Main Meals - Roast Indian Chicken
Friday 9th February 2018
Spicy chicken with a honey glaze is a very popular. Serve with a bowl of Little Gem lettuce leaves, tossed in a mini vinaigrette with French bread or boiled rice.
4 Large chicken thighs, bone in, skin on
About ¼ jar Chicken Marsala Curry paste, I like Pataks
Juice ½ lemon
About 8 tablespoons Greek Yoghurt
Small bunch Coriander, chopped
2 red onions, peeled and cut into wedges
2 red peppers, de-seeded and sliced thickly
- Put curry paste into a large mixing bowl. Add lemon juice, garlic, Greek yoghurt and the Coriander.
- Stir well to blend.
- Trim chicken thighs of any excess flappy skin or white fat, then add them to the bowl. Turn in marinade to coat each piece of chicken evenly.
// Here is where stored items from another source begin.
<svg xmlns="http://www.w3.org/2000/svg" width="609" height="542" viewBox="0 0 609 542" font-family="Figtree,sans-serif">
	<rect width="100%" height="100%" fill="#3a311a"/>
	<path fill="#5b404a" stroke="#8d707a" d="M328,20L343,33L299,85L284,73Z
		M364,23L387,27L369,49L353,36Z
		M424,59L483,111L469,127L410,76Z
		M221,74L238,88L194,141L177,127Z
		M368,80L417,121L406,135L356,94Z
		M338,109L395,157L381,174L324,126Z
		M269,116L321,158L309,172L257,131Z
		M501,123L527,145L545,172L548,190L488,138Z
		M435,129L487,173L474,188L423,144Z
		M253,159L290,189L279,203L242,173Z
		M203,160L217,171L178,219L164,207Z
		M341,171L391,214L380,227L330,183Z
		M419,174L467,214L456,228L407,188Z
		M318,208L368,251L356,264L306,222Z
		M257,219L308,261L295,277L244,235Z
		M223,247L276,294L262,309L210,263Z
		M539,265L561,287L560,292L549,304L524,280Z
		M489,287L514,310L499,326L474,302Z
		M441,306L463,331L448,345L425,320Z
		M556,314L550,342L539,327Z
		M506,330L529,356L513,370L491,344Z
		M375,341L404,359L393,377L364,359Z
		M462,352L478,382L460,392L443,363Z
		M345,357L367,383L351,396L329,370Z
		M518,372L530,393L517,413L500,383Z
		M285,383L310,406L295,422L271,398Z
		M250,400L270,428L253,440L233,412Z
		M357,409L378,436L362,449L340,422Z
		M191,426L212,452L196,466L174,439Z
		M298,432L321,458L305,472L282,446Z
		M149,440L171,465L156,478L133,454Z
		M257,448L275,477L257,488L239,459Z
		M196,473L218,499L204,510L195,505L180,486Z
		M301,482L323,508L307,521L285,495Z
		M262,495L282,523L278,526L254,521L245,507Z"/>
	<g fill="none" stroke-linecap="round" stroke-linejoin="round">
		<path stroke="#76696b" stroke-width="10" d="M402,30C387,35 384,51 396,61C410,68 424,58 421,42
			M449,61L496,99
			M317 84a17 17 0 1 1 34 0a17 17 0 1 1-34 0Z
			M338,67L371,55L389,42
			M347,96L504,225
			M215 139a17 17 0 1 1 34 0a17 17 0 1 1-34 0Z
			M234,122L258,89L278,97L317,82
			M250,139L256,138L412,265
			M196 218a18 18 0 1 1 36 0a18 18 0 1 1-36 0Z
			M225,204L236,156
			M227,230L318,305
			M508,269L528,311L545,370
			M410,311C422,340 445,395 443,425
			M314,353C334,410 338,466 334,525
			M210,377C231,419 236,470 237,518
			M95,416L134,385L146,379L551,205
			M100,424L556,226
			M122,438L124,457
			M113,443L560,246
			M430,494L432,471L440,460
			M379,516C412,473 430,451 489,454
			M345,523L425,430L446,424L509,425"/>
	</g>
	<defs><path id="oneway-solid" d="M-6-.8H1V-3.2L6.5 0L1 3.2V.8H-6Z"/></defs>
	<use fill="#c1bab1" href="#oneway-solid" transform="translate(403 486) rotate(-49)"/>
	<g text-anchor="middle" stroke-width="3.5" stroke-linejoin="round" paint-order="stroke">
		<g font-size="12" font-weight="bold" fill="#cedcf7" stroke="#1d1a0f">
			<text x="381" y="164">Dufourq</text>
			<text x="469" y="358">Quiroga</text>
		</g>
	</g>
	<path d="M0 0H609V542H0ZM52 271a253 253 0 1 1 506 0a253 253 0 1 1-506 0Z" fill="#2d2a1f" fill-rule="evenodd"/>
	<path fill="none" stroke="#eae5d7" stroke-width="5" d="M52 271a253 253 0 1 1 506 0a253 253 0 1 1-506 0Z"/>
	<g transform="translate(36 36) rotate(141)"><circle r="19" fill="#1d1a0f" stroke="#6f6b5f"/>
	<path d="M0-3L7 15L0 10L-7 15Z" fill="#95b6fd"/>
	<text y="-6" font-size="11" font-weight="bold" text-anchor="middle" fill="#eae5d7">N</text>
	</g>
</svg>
- Cover bowl with cling film and chilli for 30 minutes, or overnight.
- When ready to cook, line a large roasting tin with non-stick lining paper. Pre-heat oven to 210C (190C Fan) Gas 6.
- Using tongs, lift chicken into roasting tin. Tuck onion wedges and red pepper slices around the chicken.
- Spray all over with the oil. Roast for 50mins-1 hour. serve immediately.